Monday, March 10, 2008

Levels of Semantic Information, Boundaries & Interaction

There are far too many collisions occurring on the information superhighway; information and data colliding, combining, losing identity and integrity. The traffic outlook today is grim. There is no effective traffic control or organization mechanism; routers and packet data flow are different than information flow control. Several years ago, the concept of the Semantic web was introduced by the founders of what we consider to be the Internet. It was understood back then that the torrent of information being made available online would soon become unmanageable unless some context was provided.

Context is shared meaning, in order words, Semantics. A lot of work has gone into developing semantic standards that enhance the ability to add meaning to resources available on the web or across any complex environment; examples include XML-based standards such as OWL and RDF. That begins to cover the realm of unstructured data or information, allowing us to build shared ontologies at multiples levels. In the realm of structured data, there is a proliferation metadata mechanisms already in place, some of those are capable of interfacing with semantic resource standards, others aren’t.

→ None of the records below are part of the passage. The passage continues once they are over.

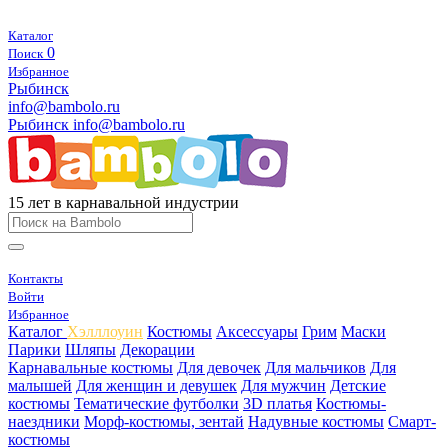
Каталог
0
Поиск
Избранное
Рыбинск
info@bambolo.ru
Рыбинск
info@bambolo.ru
15 лет в карнавальной индустрии
Контакты
Войти
Избранное
Каталог
Хэлллоуин
Костюмы
Аксессуары
Грим
Маски
Парики
Шляпы
Декорации
Карнавальные костюмы
Для девочек
Для мальчиков
Для
малышей
Для женщин и девушек
Для мужчин
Детские
костюмы
Тематические футболки
3D платья
Костюмы-
наездники
Морф-костюмы, зентай
Надувные костюмы
Смарт-
костюмы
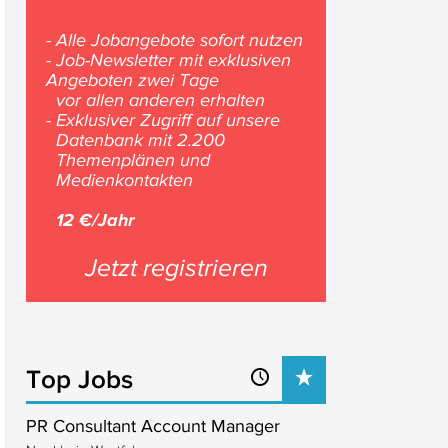
- Alle Jobangebote sofort nutzen
- Job-Newsletter mit exklusiven
Angeboten zwei Tage
vor allen anderen erhalten
- Exklusiver Zugriff auf unsere
Datenbank mit 2.200
Themenplänen und
Medienkontakten
12 €/Jahr
Jetzt registrieren
Top Jobs
PR Consultant Account Manager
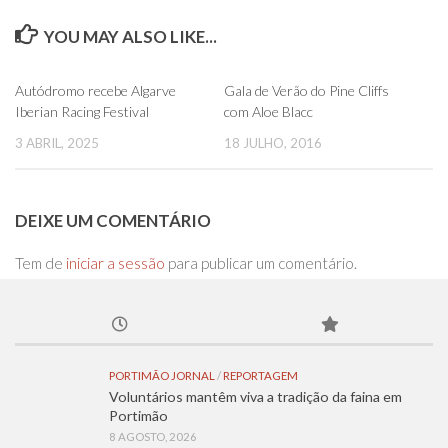
YOU MAY ALSO LIKE...
0
0
Autódromo recebe Algarve
Gala de Verão do Pine Cliffs
Iberian Racing Festival
com Aloe Blacc
3 ABRIL, 2025
18 JULHO, 2016
DEIXE UM COMENTÁRIO
Tem de
iniciar a sessão
para publicar um comentário.
PORTIMÃO JORNAL
/
REPORTAGEM
Voluntários mantêm viva a tradição da faina em
Portimão
8 AGOSTO, 2026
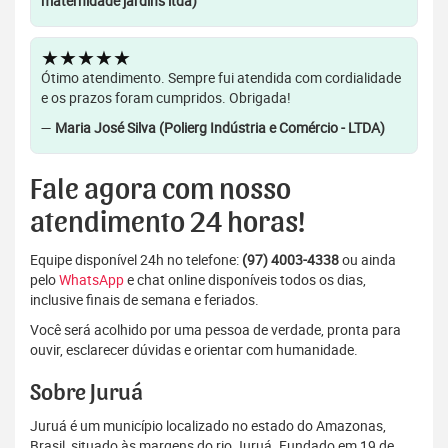
maternidade jardins ltda)
★★★★★
Ótimo atendimento. Sempre fui atendida com cordialidade
e os prazos foram cumpridos. Obrigada!
—
Maria José Silva (Polierg Indústria e Comércio - LTDA)
Fale agora com nosso
atendimento 24 horas!
Equipe disponível 24h no telefone:
(97) 4003-4338
ou ainda
pelo
WhatsApp
e chat online disponíveis todos os dias,
inclusive finais de semana e feriados.
Você será acolhido por uma pessoa de verdade, pronta para
ouvir, esclarecer dúvidas e orientar com humanidade.
Sobre Juruá
Juruá é um município localizado no estado do Amazonas,
Brasil, situado às margens do rio Juruá. Fundado em 19 de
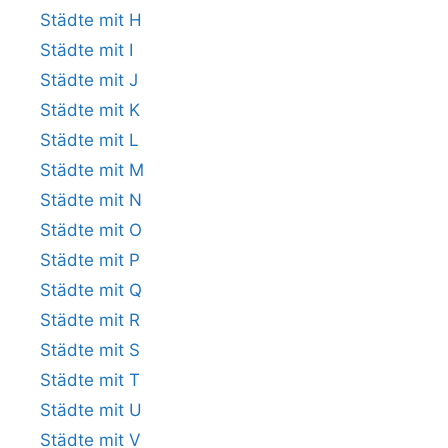
Städte mit H
Städte mit I
Städte mit J
Städte mit K
Städte mit L
Städte mit M
Städte mit N
Städte mit O
Städte mit P
Städte mit Q
Städte mit R
Städte mit S
Städte mit T
Städte mit U
Städte mit V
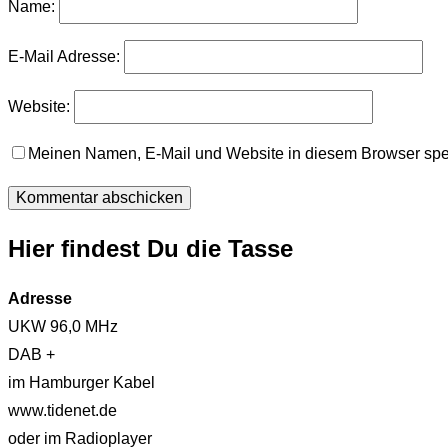
Name:
E-Mail Adresse:
Website:
Meinen Namen, E-Mail und Website in diesem Browser spei
Hier findest Du die Tasse
Adresse
UKW 96,0 MHz
DAB +
im Hamburger Kabel
www.tidenet.de
oder im Radioplayer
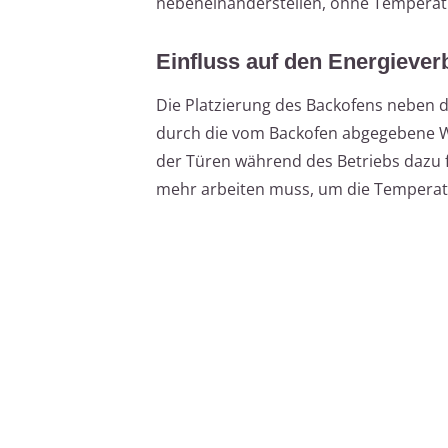
nebeneinanderstellen, ohne Temperat
Einfluss auf den Energieve
Die Platzierung des Backofens neben 
durch die vom Backofen abgegebene W
der Türen während des Betriebs dazu 
mehr arbeiten muss, um die Temperatu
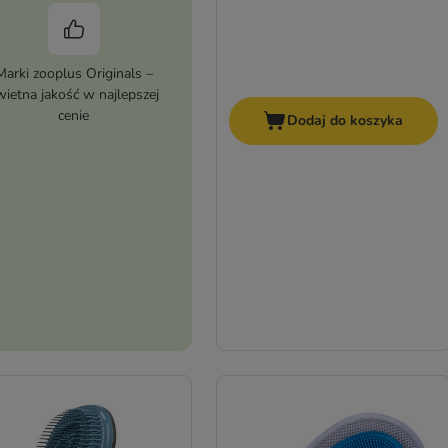
Marki zooplus Originals –
wietna jakość w najlepszej
cenie
Dodaj do koszyka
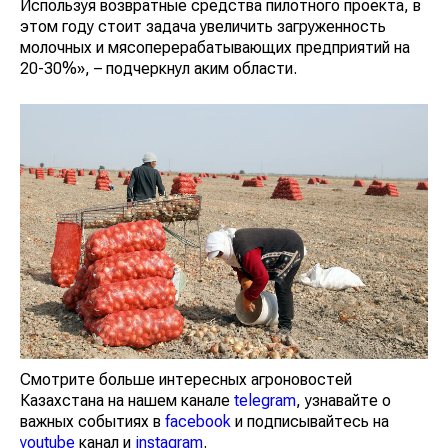
Используя возвратные средства пилотного проекта, в
этом году стоит задача увеличить загруженность
молочных и мясоперерабатывающих предприятий на
20-30%», – подчеркнул аким области.
Смотрите больше интересных агроновостей
Казахстана на нашем канале
telegram
, узнавайте о
важных событиях в
facebook
и подписывайтесь на
youtube
канал и
instagram
.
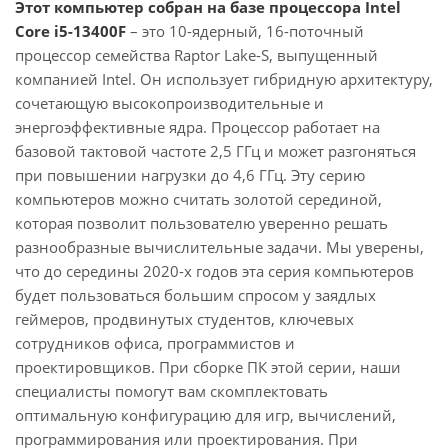
Этот компьютер собран на базе процессора Intel
Core i5-13400F
– это 10-ядерный, 16-поточный
процессор семейства Raptor Lake-S, выпущенный
компанией Intel. Он использует гибридную архитектуру,
сочетающую высокопроизводительные и
энергоэффективные ядра. Процессор работает на
базовой тактовой частоте 2,5 ГГц и может разгоняться
при повышении нагрузки до 4,6 ГГц. Эту серию
компьютеров можно считать золотой серединой,
которая позволит пользователю уверенно решать
разнообразные вычислительные задачи. Мы уверены,
что до середины 2020-х годов эта серия компьютеров
будет пользоваться большим спросом у заядлых
геймеров, продвинутых студентов, ключевых
сотрудников офиса, программистов и
проектировщиков. При сборке ПК этой серии, наши
специалисты помогут вам скомплектовать
оптимальную конфигурацию для игр, вычислений,
программирования или проектирования. При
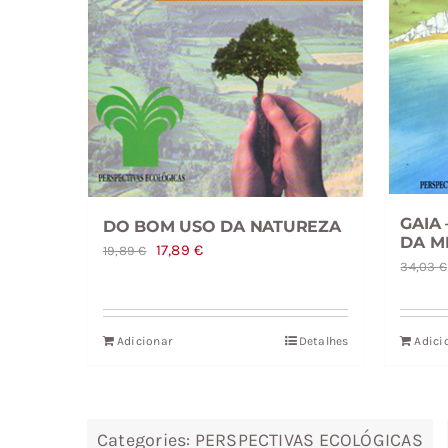
GAIA 
DO BOM USO DA NATUREZA
DA M
O
O
17,89
€
19,89
€
34,03
€
preço
preço
original
atual
era:
é:
Adicionar
Detalhes
Adici
19,89 €.
17,89 €.
Categories:
PERSPECTIVAS ECOLÓGICAS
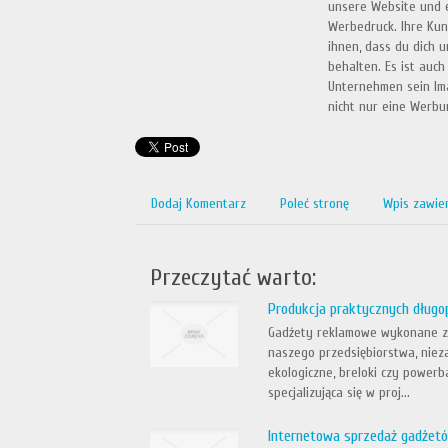
unsere Website und e
Werbedruck. Ihre Kun
ihnen, dass du dich u
behalten. Es ist auch
Unternehmen sein Ima
nicht nur eine Werbun
Dodaj Komentarz
Poleć stronę
Wpis zawie
Przeczytać warto:
Produkcja praktycznych długo
Gadżety reklamowe wykonane z 
naszego przedsiębiorstwa, nieza
ekologiczne, breloki czy power
specjalizująca się w proj...
Internetowa sprzedaż gadżet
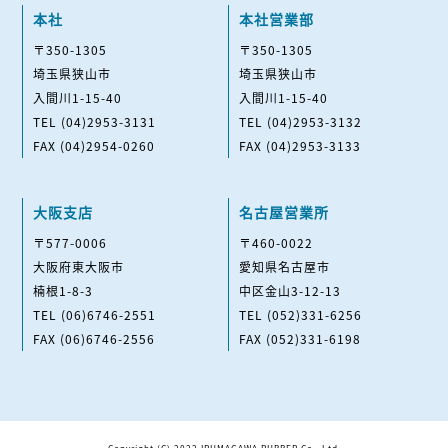
本社
本社営業部
〒350-1305
〒350-1305
埼玉県狭山市
埼玉県狭山市
入間川1-15-40
入間川1-15-40
TEL (04)2953-3131
TEL (04)2953-3132
FAX (04)2954-0260
FAX (04)2953-3133
大阪支店
名古屋営業所
〒577-0006
〒460-0022
大阪府東大阪市
愛知県名古屋市
楠根1-8-3
中区金山3-12-13
TEL (06)6746-2551
TEL (052)331-6256
FAX (06)6746-2556
FAX (052)331-6198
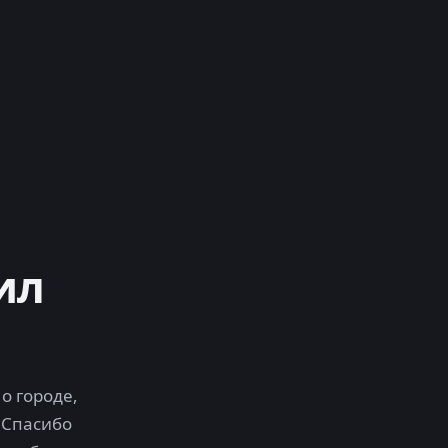
ил
о городе,
 Спасибо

What does not yet exist are sets of community-developed, shared information and the ability to define interactions between resources within and across their boundaries under a variety of conditions. Any realistic adoption of this type of framework would necessarily include the ability to define overlapping Boundaries or Dynamic Sets based on real-time discovery or idiosyncratic needs. The key is making sure that one understands which Sets are more or less permanent (and this notion is subject to community consensus) and which ones are created for semantic mining (the near-term exploitation of resources within the dynamic set). This process is something that cannot and should not be managed by any one technology or software product – it does however require a shared capability. That capability involves the ability to define Formal and Dynamic Sets of meaning. Sets contain Semantic Information such as Ontologies, Taxonomies and Vocabularies.